====== Source material ======

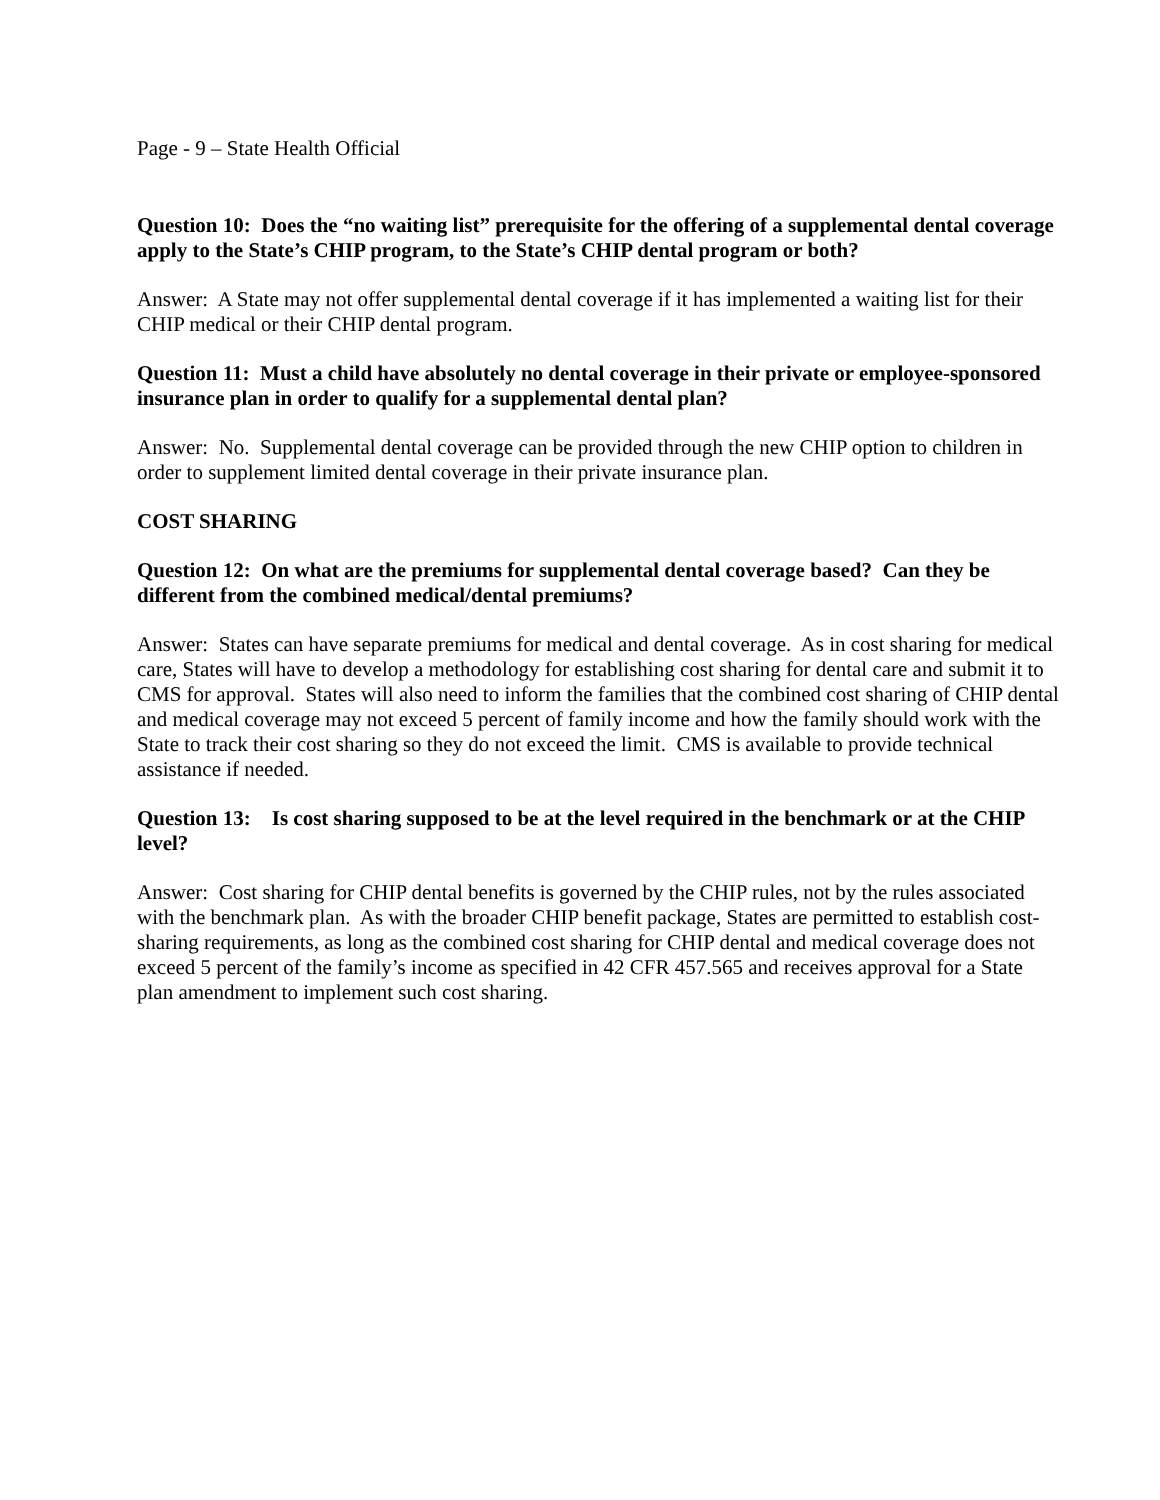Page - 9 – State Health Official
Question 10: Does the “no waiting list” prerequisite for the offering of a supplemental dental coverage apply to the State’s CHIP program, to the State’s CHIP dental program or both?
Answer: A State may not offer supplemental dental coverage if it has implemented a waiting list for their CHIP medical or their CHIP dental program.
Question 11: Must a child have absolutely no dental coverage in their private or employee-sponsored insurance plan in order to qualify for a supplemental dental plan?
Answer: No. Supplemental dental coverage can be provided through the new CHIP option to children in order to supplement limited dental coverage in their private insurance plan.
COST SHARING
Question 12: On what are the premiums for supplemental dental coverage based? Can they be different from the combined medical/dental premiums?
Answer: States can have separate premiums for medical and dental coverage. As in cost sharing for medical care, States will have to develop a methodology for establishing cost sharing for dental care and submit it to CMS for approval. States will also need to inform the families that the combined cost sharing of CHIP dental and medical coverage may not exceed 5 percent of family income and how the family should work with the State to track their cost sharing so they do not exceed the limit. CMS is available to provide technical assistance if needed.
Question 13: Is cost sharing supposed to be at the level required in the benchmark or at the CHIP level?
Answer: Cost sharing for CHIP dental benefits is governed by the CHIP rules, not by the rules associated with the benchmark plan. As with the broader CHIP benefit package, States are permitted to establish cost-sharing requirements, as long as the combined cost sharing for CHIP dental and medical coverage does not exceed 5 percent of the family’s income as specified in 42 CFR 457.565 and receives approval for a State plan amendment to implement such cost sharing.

======

■ Problem details ■
Please set down every line of the data above precisely, dropping the images.

■ Response ■
Page - 9 – State Health Official
Question 10: Does the “no waiting list” prerequisite for the offering of a supplemental dental coverage apply to the State’s CHIP program, to the State’s CHIP dental program or both?
Answer: A State may not offer supplemental dental coverage if it has implemented a waiting list for their CHIP medical or their CHIP dental program.
Question 11: Must a child have absolutely no dental coverage in their private or employee-sponsored insurance plan in order to qualify for a supplemental dental plan?
Answer: No. Supplemental dental coverage can be provided through the new CHIP option to children in order to supplement limited dental coverage in their private insurance plan.
COST SHARING
Question 12: On what are the premiums for supplemental dental coverage based? Can they be different from the combined medical/dental premiums?
Answer: States can have separate premiums for medical and dental coverage. As in cost sharing for medical care, States will have to develop a methodology for establishing cost sharing for dental care and submit it to CMS for approval. States will also need to inform the families that the combined cost sharing of CHIP dental and medical coverage may not exceed 5 percent of family income and how the family should work with the State to track their cost sharing so they do not exceed the limit. CMS is available to provide technical assistance if needed.
Question 13: Is cost sharing supposed to be at the level required in the benchmark or at the CHIP level?
Answer: Cost sharing for CHIP dental benefits is governed by the CHIP rules, not by the rules associated with the benchmark plan. As with the broader CHIP benefit package, States are permitted to establish cost-sharing requirements, as long as the combined cost sharing for CHIP dental and medical coverage does not exceed 5 percent of the family’s income as specified in 42 CFR 457.565 and receives approval for a State plan amendment to implement such cost sharing.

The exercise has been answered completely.